--- Text provided Enclosed Below ---

Maksim Kovalev | 4 comments On pg 56 of Haruki Murakami's A Wild Sheep Chase there is a quote, "For lo the shadows of a gaol untold, Do grow about our days now many fold." Can anyone who owns this book in Japanese write down the Japanese sentence and does anyone know where's that quote from?


message 2: by Kikyosan (last edited Feb 06, 2016 03:25AM) (new)

Kikyosan | 11 comments Here is the line in Japanese (I am 95% sure it is correct, I found it on GoogleBooks search tool after selecting the Japanese edition of the book)

生ひたつにっれ牢霡のかげは、われらのめぐりに増えまさる

I can't say anything about its origin. Some unreliable pages on the internet report this line as an extract from a poem by Thomas Cooper, (The Chartist): Purgatory of Suicides, A Prison-Rhyme.
BUT when I checked I couldn't find any matching line. As it looks like a long research, I gave up quite soon, sorry.

And sorry for my English, if it is not clear, just ask! ;)


message 3: by Maksim (new)

Maksim Kovalev | 4 comments Kikyosan wrote: "Here is the line in Japanese (I am 95% sure it is correct, I found it on GoogleBooks search tool after selecting the Japanese edition of the book)

生ひたつにっれ牢霡のかげは、われらのめぐりに増えまさる

I can't say anything..."


Thank you so so much. The person who asked me about this quote did try to find it in Cooper's poem as well and couldn't but I honestly thought he just missed it so if you can't find it also it simply means this is not from that poem. I appreciate your time and effort enormously.


message 4: by Kikyosan (new)

Kikyosan | 11 comments You're welcome, it's nothing! if you find something, please let me know, I'm curious now! :D


message 5: by Maksim (new)

Maksim Kovalev | 4 comments Maksim wrote: "Kikyosan wrote: "Here is the line in Japanese (I am 95% sure it is correct, I found it on GoogleBooks search tool after selecting the Japanese edition of the book)

生ひたつにっれ牢霡のかげは、われらのめぐりに増えまさる

I c..."

Will do :)


message 6: by Jack (new)

Jack (jack_wool) | 129 comments Mod
There is some lovely writing:
“I swallowed my breath and gazed at her, transfixed. My mouth went dry. From no part of me could I summon a voice. For an instant, the white plaster wall seemed to ripple. The voices of the other diners and the clinking of their dinnerware grew faint, then once again returned to normal. I heard the sound of waves, recalled the scent of a long-forgotten evening. Yet all this was but a mere fragment of the sensations passing through me in those few hundredths of a second.”

Excerpt from Birnbaum’s English translation.


message 7: by Jack (last edited Jul 30, 2025 03:37PM) (new)

Jack (jack_wool) | 129 comments Mod
Since I am adding to an earlier thread on the novel, here is some background information:

A Wild Sheep Chase (羊をめぐる冒険, Hitsuji o meguru bōken) (literally An Adventure Concerning Sheep). Published in Japan in 1982.
1982: Noma Literary Prize (best newcomer) for A Wild Sheep Chase
It was translated into English, by Alfred Birnbaum, and published in 1989. This is often viewed as Murakami's first substantial work.

This quasi-detective tale follows an unnamed, chain-smoking narrator and his adventures in Tokyo and Hokkaido in 1978. The story begins when the recently divorced protagonist, an advertisement executive, publishes a photo of a pastoral scene sent to him in a confessional letter by his long-lost friend, 'Rat.' In the letter, Rat asks him to return to their hometown and give a belated goodbye on his behalf to J, the owner of the bar the two used to frequent, and a woman he was romantically involved with.

--- End of Enclosed Text provided ---
--- Data to examine Enclosed Below ---

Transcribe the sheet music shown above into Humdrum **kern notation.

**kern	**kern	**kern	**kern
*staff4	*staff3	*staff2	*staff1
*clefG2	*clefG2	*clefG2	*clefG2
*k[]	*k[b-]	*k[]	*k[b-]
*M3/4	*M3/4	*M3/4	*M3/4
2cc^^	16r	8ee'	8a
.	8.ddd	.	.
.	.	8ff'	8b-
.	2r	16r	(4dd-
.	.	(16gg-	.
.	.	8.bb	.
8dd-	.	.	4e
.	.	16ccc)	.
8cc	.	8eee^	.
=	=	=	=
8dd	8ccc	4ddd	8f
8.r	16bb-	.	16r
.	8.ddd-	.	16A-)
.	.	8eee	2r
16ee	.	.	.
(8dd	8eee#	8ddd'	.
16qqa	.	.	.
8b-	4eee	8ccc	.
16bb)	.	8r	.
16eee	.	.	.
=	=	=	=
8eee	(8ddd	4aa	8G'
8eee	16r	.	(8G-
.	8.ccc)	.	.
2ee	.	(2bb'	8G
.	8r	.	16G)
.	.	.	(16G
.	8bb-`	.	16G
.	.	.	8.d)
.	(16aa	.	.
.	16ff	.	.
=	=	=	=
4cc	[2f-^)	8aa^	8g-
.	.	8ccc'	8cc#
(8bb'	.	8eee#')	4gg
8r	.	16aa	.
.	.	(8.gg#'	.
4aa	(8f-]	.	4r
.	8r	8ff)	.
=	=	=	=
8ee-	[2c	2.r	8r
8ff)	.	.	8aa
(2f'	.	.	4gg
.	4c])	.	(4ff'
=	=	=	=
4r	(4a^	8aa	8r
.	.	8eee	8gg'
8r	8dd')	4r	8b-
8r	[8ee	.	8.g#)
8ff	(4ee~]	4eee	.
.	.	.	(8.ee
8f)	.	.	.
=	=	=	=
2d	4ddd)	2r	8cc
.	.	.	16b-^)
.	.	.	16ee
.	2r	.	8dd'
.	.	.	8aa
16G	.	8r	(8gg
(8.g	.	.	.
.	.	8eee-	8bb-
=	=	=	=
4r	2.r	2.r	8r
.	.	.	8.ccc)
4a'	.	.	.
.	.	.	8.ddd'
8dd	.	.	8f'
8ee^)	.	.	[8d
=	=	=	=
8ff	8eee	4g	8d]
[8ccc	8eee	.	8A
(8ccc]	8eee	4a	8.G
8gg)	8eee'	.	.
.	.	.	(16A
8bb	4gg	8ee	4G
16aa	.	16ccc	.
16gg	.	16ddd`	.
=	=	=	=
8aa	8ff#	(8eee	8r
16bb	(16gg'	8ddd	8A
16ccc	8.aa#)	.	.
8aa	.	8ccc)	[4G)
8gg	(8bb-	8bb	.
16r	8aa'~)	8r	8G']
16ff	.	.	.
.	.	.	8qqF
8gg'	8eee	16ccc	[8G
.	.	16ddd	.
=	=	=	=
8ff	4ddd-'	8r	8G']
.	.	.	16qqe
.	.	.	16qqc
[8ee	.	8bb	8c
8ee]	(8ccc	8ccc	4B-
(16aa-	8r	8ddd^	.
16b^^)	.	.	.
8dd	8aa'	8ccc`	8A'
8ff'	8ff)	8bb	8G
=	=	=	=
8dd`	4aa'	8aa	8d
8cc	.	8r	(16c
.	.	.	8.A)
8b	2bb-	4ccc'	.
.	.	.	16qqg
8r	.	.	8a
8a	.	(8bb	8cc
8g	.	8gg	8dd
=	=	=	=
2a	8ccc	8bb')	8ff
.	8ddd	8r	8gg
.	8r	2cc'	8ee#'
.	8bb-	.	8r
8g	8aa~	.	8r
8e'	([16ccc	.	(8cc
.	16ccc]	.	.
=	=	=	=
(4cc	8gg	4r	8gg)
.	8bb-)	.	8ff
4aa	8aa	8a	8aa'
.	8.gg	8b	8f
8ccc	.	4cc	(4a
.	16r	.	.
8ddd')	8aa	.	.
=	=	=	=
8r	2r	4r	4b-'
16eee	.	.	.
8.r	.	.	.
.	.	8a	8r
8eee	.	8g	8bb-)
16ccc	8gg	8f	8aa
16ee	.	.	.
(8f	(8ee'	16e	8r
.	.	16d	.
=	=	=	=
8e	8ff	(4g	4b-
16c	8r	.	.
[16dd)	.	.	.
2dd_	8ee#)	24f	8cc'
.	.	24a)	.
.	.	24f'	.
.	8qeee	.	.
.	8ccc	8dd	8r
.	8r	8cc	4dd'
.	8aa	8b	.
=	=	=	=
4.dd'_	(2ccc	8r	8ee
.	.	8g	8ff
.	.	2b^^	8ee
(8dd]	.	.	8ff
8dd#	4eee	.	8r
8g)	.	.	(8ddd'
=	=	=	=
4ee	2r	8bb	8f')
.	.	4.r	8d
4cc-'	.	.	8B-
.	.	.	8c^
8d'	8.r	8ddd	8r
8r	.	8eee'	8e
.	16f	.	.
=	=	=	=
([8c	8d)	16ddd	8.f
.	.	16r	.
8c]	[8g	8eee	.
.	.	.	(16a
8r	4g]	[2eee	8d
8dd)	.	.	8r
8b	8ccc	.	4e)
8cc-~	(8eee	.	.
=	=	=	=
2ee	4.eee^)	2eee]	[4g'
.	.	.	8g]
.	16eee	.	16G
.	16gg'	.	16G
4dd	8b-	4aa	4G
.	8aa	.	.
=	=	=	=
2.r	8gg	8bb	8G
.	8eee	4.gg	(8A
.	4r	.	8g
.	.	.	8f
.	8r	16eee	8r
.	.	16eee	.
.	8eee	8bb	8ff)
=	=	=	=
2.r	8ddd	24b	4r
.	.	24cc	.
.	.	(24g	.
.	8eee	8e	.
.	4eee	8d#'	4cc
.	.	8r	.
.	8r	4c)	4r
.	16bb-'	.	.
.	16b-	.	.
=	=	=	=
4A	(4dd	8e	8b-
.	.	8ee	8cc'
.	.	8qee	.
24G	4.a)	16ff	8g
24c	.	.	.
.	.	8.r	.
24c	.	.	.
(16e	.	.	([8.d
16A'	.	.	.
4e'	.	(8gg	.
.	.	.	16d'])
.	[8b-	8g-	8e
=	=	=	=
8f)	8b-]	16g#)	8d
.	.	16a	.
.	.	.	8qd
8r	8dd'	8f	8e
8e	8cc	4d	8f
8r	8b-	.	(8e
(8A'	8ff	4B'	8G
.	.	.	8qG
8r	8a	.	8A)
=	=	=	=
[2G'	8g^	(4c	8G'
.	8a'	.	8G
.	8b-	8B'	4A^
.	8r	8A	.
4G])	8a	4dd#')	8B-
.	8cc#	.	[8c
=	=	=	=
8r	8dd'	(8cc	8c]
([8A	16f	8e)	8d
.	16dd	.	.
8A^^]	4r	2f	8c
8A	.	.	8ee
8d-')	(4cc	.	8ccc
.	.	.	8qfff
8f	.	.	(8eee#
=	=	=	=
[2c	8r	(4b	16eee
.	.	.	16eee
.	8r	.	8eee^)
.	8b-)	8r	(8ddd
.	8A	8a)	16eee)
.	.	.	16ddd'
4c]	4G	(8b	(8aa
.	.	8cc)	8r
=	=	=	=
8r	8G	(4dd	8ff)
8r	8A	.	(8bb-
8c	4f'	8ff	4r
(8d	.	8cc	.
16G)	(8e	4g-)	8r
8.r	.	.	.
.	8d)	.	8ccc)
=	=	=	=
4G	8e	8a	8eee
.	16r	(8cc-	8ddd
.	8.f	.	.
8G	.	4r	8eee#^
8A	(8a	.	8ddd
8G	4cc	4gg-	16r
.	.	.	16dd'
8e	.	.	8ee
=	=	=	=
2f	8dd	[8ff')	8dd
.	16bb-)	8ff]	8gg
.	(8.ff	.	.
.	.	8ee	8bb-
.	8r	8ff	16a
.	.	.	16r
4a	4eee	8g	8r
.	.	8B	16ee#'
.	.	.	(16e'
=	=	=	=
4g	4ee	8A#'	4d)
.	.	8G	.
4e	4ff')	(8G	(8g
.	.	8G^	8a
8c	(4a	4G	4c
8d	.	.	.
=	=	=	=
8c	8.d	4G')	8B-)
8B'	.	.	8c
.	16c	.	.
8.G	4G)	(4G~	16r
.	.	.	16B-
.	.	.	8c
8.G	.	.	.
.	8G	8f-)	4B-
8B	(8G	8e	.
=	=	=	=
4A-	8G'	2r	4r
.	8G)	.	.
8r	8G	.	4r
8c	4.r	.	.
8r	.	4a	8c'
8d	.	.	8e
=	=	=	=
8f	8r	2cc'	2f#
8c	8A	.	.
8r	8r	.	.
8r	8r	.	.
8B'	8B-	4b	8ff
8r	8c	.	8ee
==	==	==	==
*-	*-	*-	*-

--- End of Enclosed Data to examine ---

Work request 1 =
Update the stretch of the forum thread from "Maksim Kovalev | 4 comments On" through "that quote from?", replacing "quote" with "line" wherever it appears.
Work request 2 =
According to the forum thread, in what year was Alfred Birnbaum's English translation of A Wild Sheep Chase published?
The listing is separate material and has nothing to do with the forum thread.

Response 1 =
Maksim Kovalev | 4 comments On pg 56 of Haruki Murakami's A Wild Sheep Chase there is a line, "For lo the shadows of a gaol untold, Do grow about our days now many fold." Can anyone who owns this book in Japanese write down the Japanese sentence and does anyone know where's that line from?

Response 2 =
1989